• About this task:
Output the entries below without any alteration.

- - -

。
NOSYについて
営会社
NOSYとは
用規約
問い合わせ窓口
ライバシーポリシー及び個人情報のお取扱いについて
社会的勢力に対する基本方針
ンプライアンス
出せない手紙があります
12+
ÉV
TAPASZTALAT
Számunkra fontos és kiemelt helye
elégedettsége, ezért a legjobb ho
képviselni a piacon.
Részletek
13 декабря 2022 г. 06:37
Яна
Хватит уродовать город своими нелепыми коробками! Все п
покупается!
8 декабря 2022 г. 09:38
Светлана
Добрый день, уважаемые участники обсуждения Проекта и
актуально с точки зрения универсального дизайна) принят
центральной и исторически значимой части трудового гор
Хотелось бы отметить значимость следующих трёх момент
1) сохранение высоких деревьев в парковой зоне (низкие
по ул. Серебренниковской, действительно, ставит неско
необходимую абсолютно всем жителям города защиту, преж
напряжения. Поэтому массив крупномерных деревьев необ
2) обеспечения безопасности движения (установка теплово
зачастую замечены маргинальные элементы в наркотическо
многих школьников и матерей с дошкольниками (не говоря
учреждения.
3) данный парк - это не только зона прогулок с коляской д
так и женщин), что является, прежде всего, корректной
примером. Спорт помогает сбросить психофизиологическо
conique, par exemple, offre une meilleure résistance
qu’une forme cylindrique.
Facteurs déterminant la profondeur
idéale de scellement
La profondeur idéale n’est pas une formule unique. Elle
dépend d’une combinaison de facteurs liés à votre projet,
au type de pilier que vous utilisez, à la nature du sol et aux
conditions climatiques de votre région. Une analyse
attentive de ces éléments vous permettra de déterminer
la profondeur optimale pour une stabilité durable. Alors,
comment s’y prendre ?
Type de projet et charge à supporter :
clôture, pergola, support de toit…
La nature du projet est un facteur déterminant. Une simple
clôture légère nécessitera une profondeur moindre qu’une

- - -

• Output:
。
NOSYについて
営会社
NOSYとは
用規約
問い合わせ窓口
ライバシーポリシー及び個人情報のお取扱いについて
社会的勢力に対する基本方針
ンプライアンス
出せない手紙があります
12+
ÉV
TAPASZTALAT
Számunkra fontos és kiemelt helye
elégedettsége, ezért a legjobb ho
képviselni a piacon.
Részletek
13 декабря 2022 г. 06:37
Яна
Хватит уродовать город своими нелепыми коробками! Все п
покупается!
8 декабря 2022 г. 09:38
Светлана
Добрый день, уважаемые участники обсуждения Проекта и
актуально с точки зрения универсального дизайна) принят
центральной и исторически значимой части трудового гор
Хотелось бы отметить значимость следующих трёх момент
1) сохранение высоких деревьев в парковой зоне (низкие
по ул. Серебренниковской, действительно, ставит неско
необходимую абсолютно всем жителям города защиту, преж
напряжения. Поэтому массив крупномерных деревьев необ
2) обеспечения безопасности движения (установка теплово
зачастую замечены маргинальные элементы в наркотическо
многих школьников и матерей с дошкольниками (не говоря
учреждения.
3) данный парк - это не только зона прогулок с коляской д
так и женщин), что является, прежде всего, корректной
примером. Спорт помогает сбросить психофизиологическо
conique, par exemple, offre une meilleure résistance
qu’une forme cylindrique.
Facteurs déterminant la profondeur
idéale de scellement
La profondeur idéale n’est pas une formule unique. Elle
dépend d’une combinaison de facteurs liés à votre projet,
au type de pilier que vous utilisez, à la nature du sol et aux
conditions climatiques de votre région. Une analyse
attentive de ces éléments vous permettra de déterminer
la profondeur optimale pour une stabilité durable. Alors,
comment s’y prendre ?
Type de projet et charge à supporter :
clôture, pergola, support de toit…
La nature du projet est un facteur déterminant. Une simple
clôture légère nécessitera une profondeur moindre qu’une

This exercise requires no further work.